Comme l’a montré Michel Geoffroy c’est aussi par le chaos que la superclasse mondiale gouverne. Pour les oligarques le mal est souvent un bien au service du pire.

Pour les grands oligarques qui nous gouvernent le COVID19 ce n’est pas qu’un problème, c’est aussi une opportunité.

Strategika – Existe-t-il une issue politique à la situation que vous venez de décrire et quelle forme pourrait-elle prendre selon vous ?

Je ne crois pas une évolution lente mais à une rupture radicale avec le système mondialiste et sans frontièriste dominant, avec l’idéologie arc-en-ciel de déconstruction et de négation de toutes les identités de sexe, de race, de culture, de civilisation.

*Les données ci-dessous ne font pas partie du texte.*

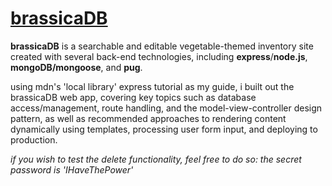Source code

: # [brassicaDB](https://brassicadb.up.railway.app/inventory)

**brassicaDB** is a searchable and editable vegetable-themed inventory site created with several back-end technologies, including **express**/**node.js**, **mongoDB/mongoose**, and **pug**.

using mdn's 'local library' express tutorial as my guide, i built out the brassicaDB web app, covering key topics 
such as database access/management, route handling, and the model-view-controller design pattern, as well as recommended  approaches to rendering content dynamically using templates, processing user form input, and deploying to production.

*if you wish to test the delete functionality, feel free to do so: the secret password is 'IHaveThePower'*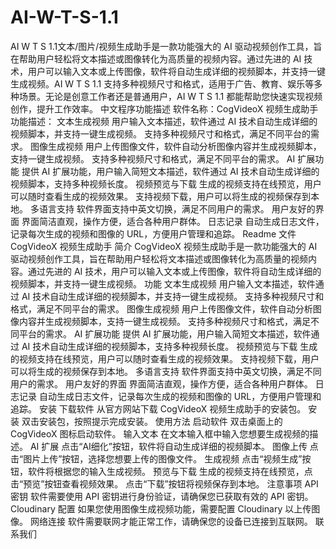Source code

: # AI-W-T-S-1.1
AI W T S 1.1文本/图片/视频生成助手是一款功能强大的 AI 驱动视频创作工具，旨在帮助用户轻松将文本描述或图像转化为高质量的视频内容。通过先进的 AI 技术，用户可以输入文本或上传图像，软件将自动生成详细的视频脚本，并支持一键生成视频。AI W T S 1.1 支持多种视频尺寸和格式，适用于广告、教育、娱乐等多种场景。无论是创意工作者还是普通用户，AI W T S 1.1 都能帮助您快速实现视频创作，提升工作效率。
中文程序功能描述
软件名称：CogVideoX 视频生成助手
功能描述：
文本生成视频
用户输入文本描述，软件通过 AI 技术自动生成详细的视频脚本，并支持一键生成视频。
支持多种视频尺寸和格式，满足不同平台的需求。
图像生成视频
用户上传图像文件，软件自动分析图像内容并生成视频脚本，支持一键生成视频。
支持多种视频尺寸和格式，满足不同平台的需求。
AI 扩展功能
提供 AI 扩展功能，用户输入简短文本描述，软件通过 AI 技术自动生成详细的视频脚本，支持多种视频长度。
视频预览与下载
生成的视频支持在线预览，用户可以随时查看生成的视频效果。
支持视频下载，用户可以将生成的视频保存到本地。
多语言支持
软件界面支持中英文切换，满足不同用户的需求。
用户友好的界面
界面简洁直观，操作方便，适合各种用户群体。
日志记录
自动生成日志文件，记录每次生成的视频和图像的 URL，方便用户管理和追踪。
Readme 文件
CogVideoX 视频生成助手
简介
CogVideoX 视频生成助手是一款功能强大的 AI 驱动视频创作工具，旨在帮助用户轻松将文本描述或图像转化为高质量的视频内容。通过先进的 AI 技术，用户可以输入文本或上传图像，软件将自动生成详细的视频脚本，并支持一键生成视频。
功能
文本生成视频
用户输入文本描述，软件通过 AI 技术自动生成详细的视频脚本，并支持一键生成视频。
支持多种视频尺寸和格式，满足不同平台的需求。
图像生成视频
用户上传图像文件，软件自动分析图像内容并生成视频脚本，支持一键生成视频。
支持多种视频尺寸和格式，满足不同平台的需求。
AI 扩展功能
提供 AI 扩展功能，用户输入简短文本描述，软件通过 AI 技术自动生成详细的视频脚本，支持多种视频长度。
视频预览与下载
生成的视频支持在线预览，用户可以随时查看生成的视频效果。
支持视频下载，用户可以将生成的视频保存到本地。
多语言支持
软件界面支持中英文切换，满足不同用户的需求。
用户友好的界面
界面简洁直观，操作方便，适合各种用户群体。
日志记录
自动生成日志文件，记录每次生成的视频和图像的 URL，方便用户管理和追踪。
安装
下载软件
从官方网站下载 CogVideoX 视频生成助手的安装包。
安装
双击安装包，按照提示完成安装。
使用方法
启动软件
双击桌面上的 CogVideoX 图标启动软件。
输入文本
在文本输入框中输入您想要生成视频的描述。
AI 扩展
点击“AI细化”按钮，软件将自动生成详细的视频脚本。
图像上传
点击“图片上传”按钮，选择您想要上传的图像文件。
生成视频
点击“视频生成”按钮，软件将根据您的输入生成视频。
预览与下载
生成的视频支持在线预览，点击“预览”按钮查看视频效果。
点击“下载”按钮将视频保存到本地。
注意事项
API 密钥
软件需要使用 API 密钥进行身份验证，请确保您已获取有效的 API 密钥。
Cloudinary 配置
如果您使用图像生成视频功能，需要配置 Cloudinary 以上传图像。
网络连接
软件需要联网才能正常工作，请确保您的设备已连接到互联网。
联系我们
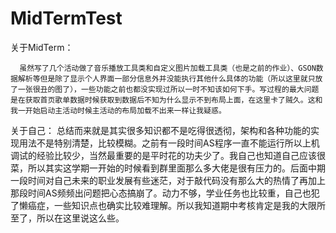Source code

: # MidTermTest
关于MidTerm：
      
      虽然写了几个活动做了音乐播放工具类和自定义图片加载工具类（也是之前的作业）、GSON数据解析等但是除了显示个人界面一部分信息外并没能执行其他什么具体的功能（所以这里就只放了一张很丑的图了），一些功能之前也都没实现过所以一时不知该如何下手。写过程的最大问题是在获取首页歌单数据时候获取到数据后不知为什么显示不到布局上面，在这里卡了贼久。这和我一开始启动主活动时候主活动的布局加载不出来一样让我疑惑。

关于自己：
     总结而来就是其实很多知识都不是吃得很透彻，架构和各种功能的实现用法不是特别清楚，比较模糊。之前有一段时间AS程序一直不能运行所以上机调试的经验比较少，当然最重要的是平时花的功夫少了。我自己也知道自己应该很菜，所以其实这学期一开始的时候看到群里面那么多大佬是很有压力的。后面中期一段时间对自己未来的职业发展有些迷茫，对于敲代码没有那么大的热情了再加上那段时间AS频频出问题把心态搞崩了。动力不够，学业任务也比较重，自己也犯了懒癌症，一些知识点也确实比较难理解。所以我知道期中考核肯定是我的大限所至了，所以在这里说这么些。
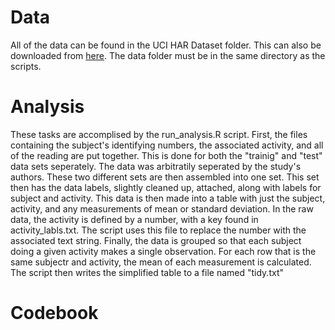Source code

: # Data
All of the data can be found in the UCI HAR Dataset folder.  This can also be downloaded from [here](https://d396qusza40orc.cloudfront.net/getdata%2Fprojectfiles%2FUCI%20HAR%20Dataset.zip). The data folder must be in the same directory as the scripts.
# Analysis
These tasks are accomplised by the run_analysis.R script.
First, the files containing the subject's identifying numbers, the associated activity, and all of the reading are put together. This is done for both the "trainig" and "test" data sets seperately. The data was arbitratily seperated by the study's authors.  These two different sets are then assembled into one set. This set then has the data labels, slightly cleaned up, attached, along with labels for subject and activity. This data is then made into a table with just the subject, activity, and any measurements of mean or standard deviation. In the raw data, the activity is defined by a number, with a key found in activity_labls.txt. The script uses this file to replace the number with the associated text string.
Finally, the data is grouped so that each subject doing a given activity makes a single observation. For each row that is the same subjectr and activity, the mean of each measurement is calculated.  The script then writes the simplified table to a file named "tidy.txt"
# Codebook
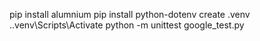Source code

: pip install alumnium
pip install python-dotenv
create .venv 
.\.venv\Scripts\Activate
python -m unittest google_test.py
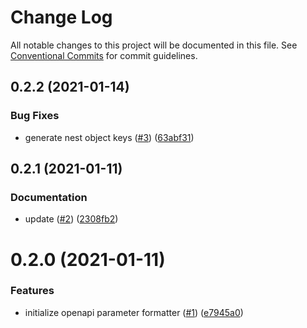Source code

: # Change Log

All notable changes to this project will be documented in this file.
See [Conventional Commits](https://conventionalcommits.org) for commit guidelines.

<a name="0.2.2"></a>
## 0.2.2 (2021-01-14)


### Bug Fixes

* generate nest object keys ([#3](https://github.com/Himenon/openapi-parameter-formatter/issues/3)) ([63abf31](https://github.com/Himenon/openapi-parameter-formatter/commit/63abf31))





<a name="0.2.1"></a>
## 0.2.1 (2021-01-11)


### Documentation

* update ([#2](https://github.com/Himenon/openapi-parameter-formatter/issues/2)) ([2308fb2](https://github.com/Himenon/openapi-parameter-formatter/commit/2308fb2))





<a name="0.2.0"></a>
# 0.2.0 (2021-01-11)


### Features

* initialize openapi parameter formatter ([#1](https://github.com/Himenon/openapi-parameter-formatter/issues/1)) ([e7945a0](https://github.com/Himenon/openapi-parameter-formatter/commit/e7945a0))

A cet égard le mouvement des gilets jaunes, venu de la France périphérique, était prometteur mais il a été brisé. Par une répression sans précédent : les blindés de la gendarmerie et les balles de défense de la police, ce n’est pas pour les racailles mais pour les Français de souche ! Et par un détournement des objectifs du mouvement par l’extrême gauche, un détournement rendu possible par les médias qui ont mis en avant certains hommes et certaines revendications et étouffé les autres. A la gauche de la gauche certains rêvent même d’une alliance entre les racailles et les Gilets jaunes !

Strategika – Comment liez-vous la crise actuelle à votre domaine d’expertise et votre champ de recherche ?

Méfions-nous des experts !Comme le dit Nassim Nicolas Taleb, auteur du Cygne noir « Le problème avec les experts, c’est qu’ils n’ont aucune idée de ce qu’ils ignorent »

Reste que de mon point de vue la clé c’est le contrôle des esprits. La première révolution internet, fondée sur la neutralité du net, a libéré la parole et offert d’immenses espoirs pour les opinions alternatives. Nous assistons aujourd’hui à une reprise en main de l’opinion dans le sens politiquement correct par les GAFA en alliance avec certains gouvernements. Un premier prétexte a été utilisé : « la lutte contre les discours de haine ». Un nouveau vecteur est instrumentalisé : la promotion du discours officiel sur l’épidémie. Deux techniques : la censure pure et simple et le jeu des algorithmes qui propulsent ce qui va bien et occultent ce qui déplait. Le « shadow banning », l’occultation discrète, est une arme terrible.

Plus que jamais la critique radicale des médias dominants et la promotion des médias alternatifs sont essentiels.